After the code used once I am getting error like
Traceback (most recent call last):
File "/home/roshni/Roshni/AI Avatar/B2B/B2B-DY-Backend/src/api/routes/zohocrm.py", line 62, in generate_token
raise HTTPException(status_code=400, detail=f"Zoho API Error: {tokens['error']}")
fastapi.exceptions.HTTPException: 400: Zoho API Error: invalid_code
TypeError: 'coroutine' object is not callable
1 Answer
Reset to default 0Is it possible to fully automate this without any manual browser interaction?
No, we cannot do it without browser interaction.
In these scenarios, we need to persist Access and Refresh Token somewhere. This will eliminate the need of authorization_code every time we need 'Access Token'.
The authentication flow on the server side would be,
- Generate a 'code' through the browser flow.

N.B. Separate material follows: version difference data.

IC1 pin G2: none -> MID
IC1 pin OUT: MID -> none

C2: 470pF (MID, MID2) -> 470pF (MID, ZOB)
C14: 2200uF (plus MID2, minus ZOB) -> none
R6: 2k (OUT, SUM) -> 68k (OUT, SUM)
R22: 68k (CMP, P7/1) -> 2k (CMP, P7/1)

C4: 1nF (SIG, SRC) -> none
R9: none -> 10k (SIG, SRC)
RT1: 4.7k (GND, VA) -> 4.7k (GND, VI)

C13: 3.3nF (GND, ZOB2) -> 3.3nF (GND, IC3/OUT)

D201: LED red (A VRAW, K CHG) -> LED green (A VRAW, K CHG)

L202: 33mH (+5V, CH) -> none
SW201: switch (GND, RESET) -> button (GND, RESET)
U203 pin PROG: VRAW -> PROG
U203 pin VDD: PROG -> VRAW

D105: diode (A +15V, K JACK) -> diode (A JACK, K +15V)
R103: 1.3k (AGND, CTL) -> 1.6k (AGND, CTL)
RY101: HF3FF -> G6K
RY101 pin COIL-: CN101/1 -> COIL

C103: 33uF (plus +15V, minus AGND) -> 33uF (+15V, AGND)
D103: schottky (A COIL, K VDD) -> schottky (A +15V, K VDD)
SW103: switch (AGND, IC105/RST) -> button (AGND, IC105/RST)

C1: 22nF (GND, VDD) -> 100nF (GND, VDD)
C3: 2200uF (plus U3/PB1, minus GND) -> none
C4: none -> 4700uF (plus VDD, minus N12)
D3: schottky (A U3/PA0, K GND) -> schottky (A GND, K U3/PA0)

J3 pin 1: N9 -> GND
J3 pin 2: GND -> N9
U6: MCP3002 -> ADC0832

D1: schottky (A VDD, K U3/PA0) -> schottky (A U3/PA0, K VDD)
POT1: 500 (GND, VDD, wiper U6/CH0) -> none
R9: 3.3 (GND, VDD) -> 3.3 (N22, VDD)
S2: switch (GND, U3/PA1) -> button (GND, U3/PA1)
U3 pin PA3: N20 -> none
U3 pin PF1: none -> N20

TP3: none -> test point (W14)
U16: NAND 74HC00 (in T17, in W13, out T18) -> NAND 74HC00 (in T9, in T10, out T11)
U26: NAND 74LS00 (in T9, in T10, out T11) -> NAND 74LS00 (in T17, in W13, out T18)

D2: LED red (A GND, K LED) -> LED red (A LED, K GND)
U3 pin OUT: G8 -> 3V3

- Generate an access and refresh token with that 'code' and store it.
- Once the access token is expired, generate another access token once more with the refresh token.
Reference: Server-based apps in Zoho API Auth
Tip: If you don't have a place to store the Access token, you can try using Zoho Catalyst's Connectors. It will store the access token in cache and handle all expiry logic for you.